__Testo di origine__:
+ + + + + + +
Nel 1937, Karl Jaspers – professore sposato con Gertrud Mayer – decise di non divorziare da sua moglie ebrea e di continuare negli insegnamenti, fu costretto così ad abbandonare l’università e la terra di Germania per riparare in Svizzera. 
Nel 1946, il filosofo tedesco tornò nel suo Paese e tenne una serie di lezioni che avevano come oggetto “La questione della colpa”. Il tema centrale di quel nuovo periodo d’insegnamento era in una sentenza che non concede margini d’innocenza: “Che noi siamo ancora vivi, questa è la nostra colpa”.
Jaspers parla di quattro modi di concepire la colpa. 1) Colpa giuridica; riferita alle azioni che trasgrediscono la legge. Che possono essere provate giuridicamente, di competenza dei tribunali, con imputazioni rivolte ai singoli individui. 2) Colpa politica; riferita alle azioni degli uomini di Stato e coinvolge quanti appartengono a quello Stato, perché “ciascuno porta una parte di responsabilità riguardo al modo come viene governato”. La democrazia, infatti, ci rende responsabili e quindi, negli errori, colpevoli. 3) Colpa morale; riferita alla colpa individuale rilevabile al tribunale della propria coscienza “a cui non si può chiedere un trattamento amichevole”. La giustificazione secondo cui “gli ordini sono ordini” qui non trova accoglienza, perché non ha valore sul piano morale. Di fronte alla propria coscienza, “i delitti rimangono delitti anche se vengono ordinati”. 4) Colpa metafisica; riferita a quella colpa che investe qualsiasi uomo che tollera ingiustizie e malvagità che possono essere inflitte a un proprio simile e non fa nulla per impedirlo. Questa colpa ha per oggetto l’infrazione del Principio della solidarietà tra gli uomini. Con l’offesa della solidarietà, viene messa a rischio quella base di appartenenza al genere umano che poggia sul riconoscimento di se stessi nell’altro. A questo livello, scrive Jaspers: “Il modo di sentirsi colpevole non può essere compreso da un punto di vista giuridico, politico o morale, ma il fatto che uno sia ancora in vita, dopo che sono accadute cose sul genere delle atrocità naziste, costituisce per lui una colpa incancellabile, perché, pur di salvare la propria vita, ha rinunciato alla vita degna che, nel caso dell’uomo, vuole che si viva insieme o non si viva affatto”.

...Questa matrice sentimentale - a cui Jaspers fa riferimento - è la stessa matrice pre-giuridica e pre-politica che aveva fatto dire a Immanuel Kant: “L’uomo va trattato sempre come un fine e mai come un mezzo”. Il nazismo invece ha significato proprio: la riduzione dell’uomo a cosa. E’ possibile quindi dire che l’elemento tragico del nazismo non risiede tanto nella sua ferocia e nella sua crudeltà, che la storia su scale diverse ha sempre registrato, ma nell’oggettivazione dell’uomo, nella sua riduzione allo statuto della cosa. Questa è la colpa metafisica. Una colpa da cui non è possibile riscattarsi, perché ciò che il nazismo ha inaugurato, l’oggettivazione dell’uomo, è la forma che l’umanità va via via assumendo sotto il regime della tecnica, che proprio nell’organizzazione nazista ha trovato il suo primo abbozzo.
+ + + + + + +
__Ordine di lavoro__:
Riporta parola per parola il passo del testo sulla colpa secondo Jaspers, da "Nel 1937, Karl" a "riparare in Svizzera.". L'elenco riportato di seguito non ha alcun ruolo in questo lavoro.

__Elenco dei dati__:
+ + + + + + +
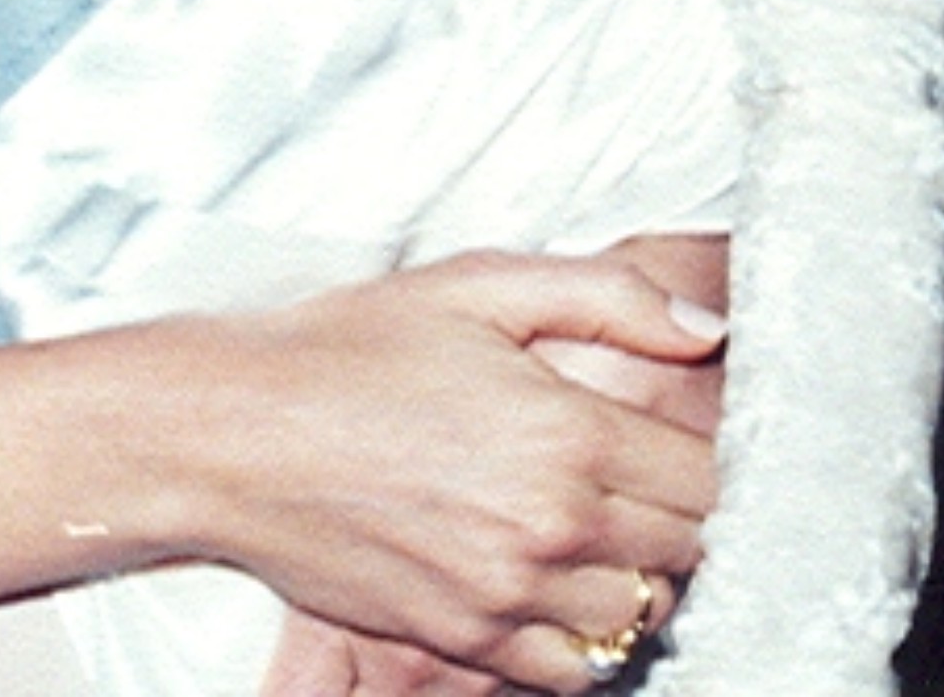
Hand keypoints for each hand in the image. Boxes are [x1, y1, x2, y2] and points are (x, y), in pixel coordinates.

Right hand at [169, 251, 714, 685]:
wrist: (235, 432)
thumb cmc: (351, 348)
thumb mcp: (481, 285)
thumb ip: (609, 299)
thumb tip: (705, 332)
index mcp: (568, 433)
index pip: (707, 478)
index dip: (708, 457)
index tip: (681, 438)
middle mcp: (549, 526)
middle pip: (687, 549)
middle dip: (681, 514)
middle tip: (645, 479)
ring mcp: (504, 594)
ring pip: (638, 614)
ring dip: (640, 577)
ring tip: (605, 534)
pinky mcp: (460, 638)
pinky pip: (571, 670)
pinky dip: (583, 638)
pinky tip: (558, 589)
+ + + + + + +
__Risposta al compito__:
Nel 1937, Karl Jaspers – professore sposato con Gertrud Mayer – decise di non divorziare da sua moglie ebrea e di continuare negli insegnamenti, fu costretto così ad abbandonare l’università e la terra di Germania per riparare in Svizzera.